Thank you for pointing this out. And thank you for pointing the research practices in the field of plant pathology in the second review comments. I ignored the usefulness and importance of the abamectin and streptomycin sulfate treatments in the first version of the paper. In fact, we did many treatments to evaluate the control efficiency of PCN on controlling complex disease of R. solanacearum and M. incognita. We also used the fermentation broth of strain W-126 and W-33 as treatments, used abamectin, streptomycin and Bacillus QST713 as positive control. We also evaluated the effect of different number of nematodes inoculation on the incidence degree of bacterial wilt. I didn't carefully think the pot results at the beginning and some of the data wasn't put in.
Finally I must be very unlucky, because the link reported in the article for the Zhuorun does not seem to work (the Bayer site reports "The document you requested could not be found on this server"). Could it be an access problem between international servers? This time too it seems strange to me, but in any case the reference must be accessible to every user in the world, not just from China.

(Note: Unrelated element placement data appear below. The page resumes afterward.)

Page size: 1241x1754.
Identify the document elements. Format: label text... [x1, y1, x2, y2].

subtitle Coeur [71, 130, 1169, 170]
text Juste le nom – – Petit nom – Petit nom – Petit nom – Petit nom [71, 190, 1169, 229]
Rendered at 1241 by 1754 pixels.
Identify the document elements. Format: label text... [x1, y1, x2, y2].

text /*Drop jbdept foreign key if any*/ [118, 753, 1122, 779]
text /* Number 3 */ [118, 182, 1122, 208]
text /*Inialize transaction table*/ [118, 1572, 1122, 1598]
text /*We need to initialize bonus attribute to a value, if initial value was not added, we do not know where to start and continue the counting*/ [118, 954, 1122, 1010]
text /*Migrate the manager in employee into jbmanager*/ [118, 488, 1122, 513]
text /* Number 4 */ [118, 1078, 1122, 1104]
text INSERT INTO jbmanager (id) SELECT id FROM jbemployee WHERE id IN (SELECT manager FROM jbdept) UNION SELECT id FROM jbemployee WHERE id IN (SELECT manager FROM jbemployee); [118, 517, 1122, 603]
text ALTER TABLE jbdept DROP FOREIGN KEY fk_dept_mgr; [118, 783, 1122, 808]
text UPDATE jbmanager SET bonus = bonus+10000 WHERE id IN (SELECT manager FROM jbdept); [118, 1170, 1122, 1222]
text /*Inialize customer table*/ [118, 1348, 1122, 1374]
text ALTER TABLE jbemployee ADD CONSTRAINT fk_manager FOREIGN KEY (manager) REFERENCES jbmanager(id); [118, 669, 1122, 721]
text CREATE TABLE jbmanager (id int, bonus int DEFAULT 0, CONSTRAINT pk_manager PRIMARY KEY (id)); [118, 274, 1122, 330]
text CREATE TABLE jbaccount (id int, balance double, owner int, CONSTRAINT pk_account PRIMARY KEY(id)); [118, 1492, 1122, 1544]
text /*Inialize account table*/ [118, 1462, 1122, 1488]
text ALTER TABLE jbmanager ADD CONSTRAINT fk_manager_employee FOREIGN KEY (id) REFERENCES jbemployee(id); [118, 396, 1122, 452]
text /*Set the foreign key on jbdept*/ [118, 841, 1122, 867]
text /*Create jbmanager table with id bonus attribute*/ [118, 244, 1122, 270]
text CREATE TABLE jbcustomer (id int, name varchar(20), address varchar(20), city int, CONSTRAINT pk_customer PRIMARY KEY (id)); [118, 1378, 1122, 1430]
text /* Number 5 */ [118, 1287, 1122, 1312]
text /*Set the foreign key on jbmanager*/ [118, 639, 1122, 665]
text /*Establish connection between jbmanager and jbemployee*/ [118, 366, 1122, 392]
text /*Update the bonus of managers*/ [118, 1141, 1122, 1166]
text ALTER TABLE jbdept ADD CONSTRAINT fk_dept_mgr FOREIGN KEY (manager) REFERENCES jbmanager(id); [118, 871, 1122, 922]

Thank you for pointing this out. The ”Zhuorun" is the commercial biocontrol agent of Bacillus amyloliquefaciens QST713 and it has been registered as a microbial pesticide in China. I am sorry for you could not find it on the server website because of access problem between international servers. Bacillus QST713 is a strain that has been commercialized worldwide by Bayer. I think the products of this strain are certainly available in many different countries or regions.